Provided material ->
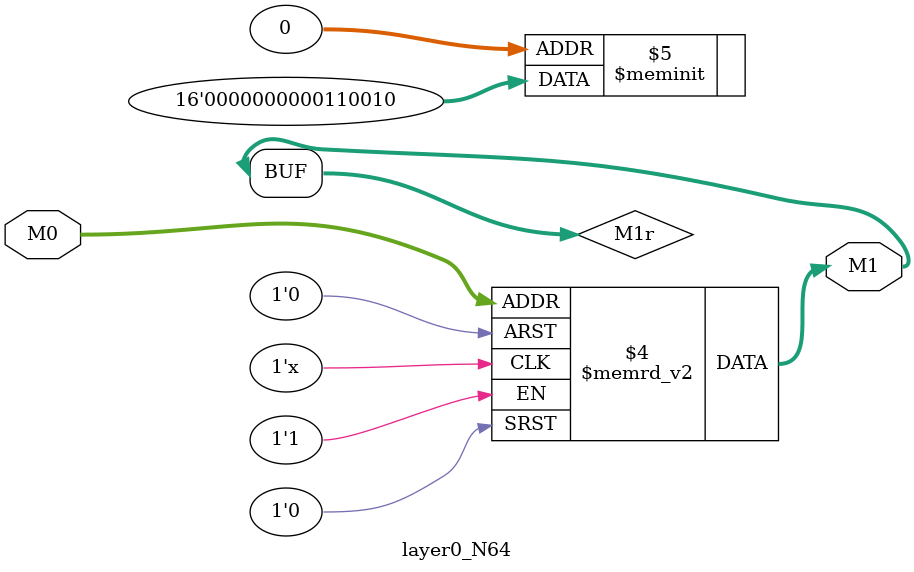
<source format=v>
module layer0_N64 ( input [2:0] M0, output [1:0] M1 );

	(*rom_style = "distributed" *) reg [1:0] M1r;
	assign M1 = M1r;
	always @ (M0) begin
		case (M0)
			3'b000: M1r = 2'b10;
			3'b100: M1r = 2'b00;
			3'b010: M1r = 2'b11;
			3'b110: M1r = 2'b00;
			3'b001: M1r = 2'b00;
			3'b101: M1r = 2'b00;
			3'b011: M1r = 2'b00;
			3'b111: M1r = 2'b00;

		endcase
	end
endmodule

</source>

What is being asked -> All lines from the one containing "always @ (M0) begin" to the last line of the material above must be copied exactly, and only those.

Expected answer ->
	always @ (M0) begin
		case (M0)
			3'b000: M1r = 2'b10;
			3'b100: M1r = 2'b00;
			3'b010: M1r = 2'b11;
			3'b110: M1r = 2'b00;
			3'b001: M1r = 2'b00;
			3'b101: M1r = 2'b00;
			3'b011: M1r = 2'b00;
			3'b111: M1r = 2'b00;

		endcase
	end
endmodule

</source>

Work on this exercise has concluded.